Active Images, Decorative Images and Information-heavy images are all the image types we deal with in every form of content, let's talk about them.
Here are some best alt text practices for alt texts:
Every image should have an alt image included, the image which does not have any alt text included will ruin your accessibility practise if missed.
The alt text should be describe the item or information being displayed in the picture not the picture’s color or other elements.
- Active images - Images that are actively participating in the context, for example an image of a person or some activity being represented in the image, you should provide descriptive alt text for such images, an alt text which conveys everything being done in the image.
- Decorative Images - State in the alt text that the image is used for decorative purposes only and does not provide any additional helpful information; this is to make sure the users don’t feel that they are missing out on a lot of information due to their underlying inability to access content best.
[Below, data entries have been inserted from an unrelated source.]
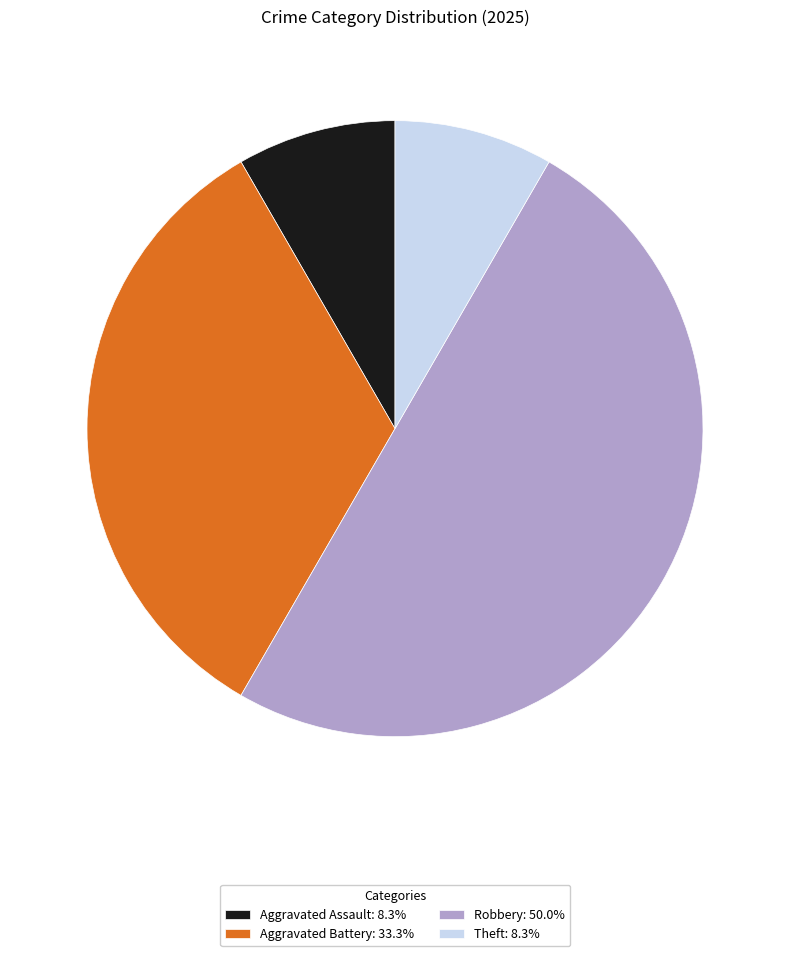

What is the ratio of the value at Theft: 8.3% to the value at Aggravated Assault: 8.3%?

1.0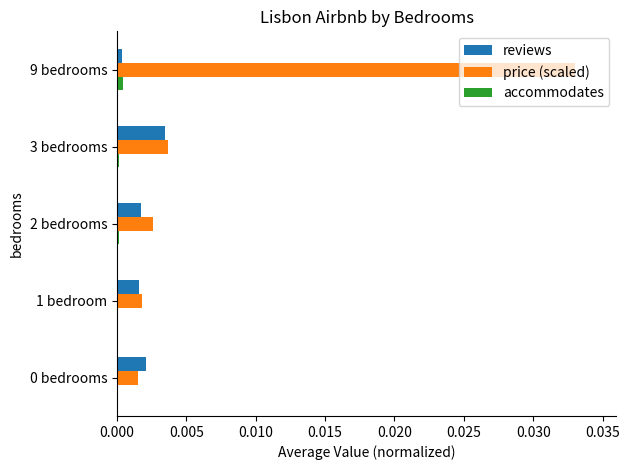

Is it true that reviews equals 0.0 at 3 bedrooms?

True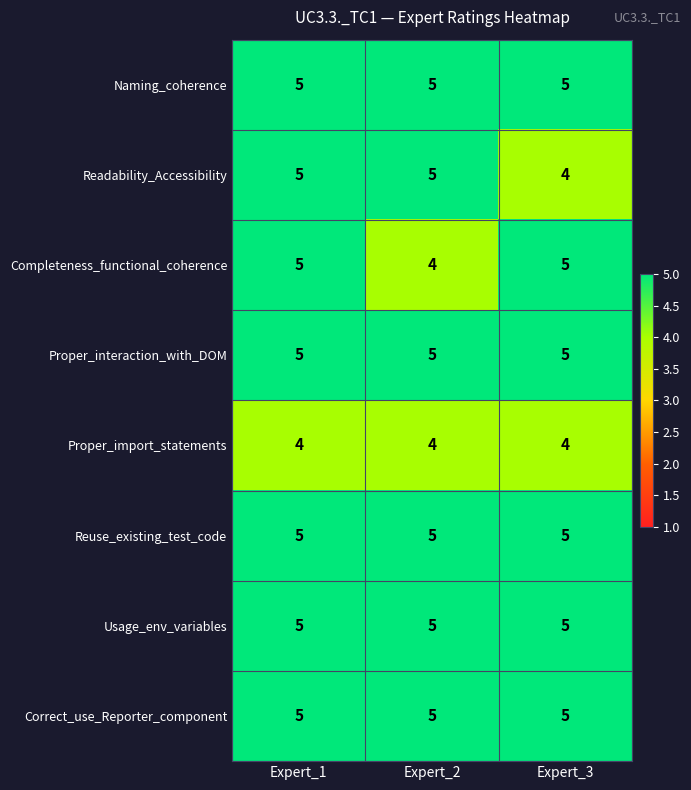

What is the smallest value displayed?

4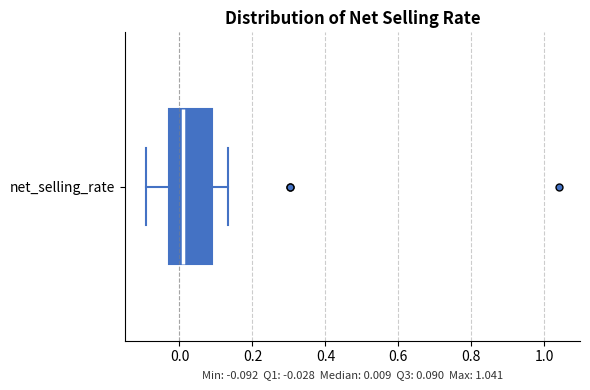

Read this box plot against the x-axis: the position of the median line, the range covered by the box, and the ends of both whiskers. The values are not printed on the chart, so give them approximately, as read against the axis.

median 0.00, box -0.02 to 0.08, whiskers -0.10 to 0.14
- Information Heavy Images : For such images, please provide a concise summary, not as an alt text obviously as it would cross the character limit, just add the precise summary which render the information from the infographic to textual characters and can be easily accessed and read by people with disabilities.
The Key Takeaways
As designers, you need to plan and design for accessibility in UX projects. We have the responsibilities, not only to our profession but also to our users and society, to design accessible digital solutions. One simple method of including accessibility in our UX projects is to assign a disability to one of the personas.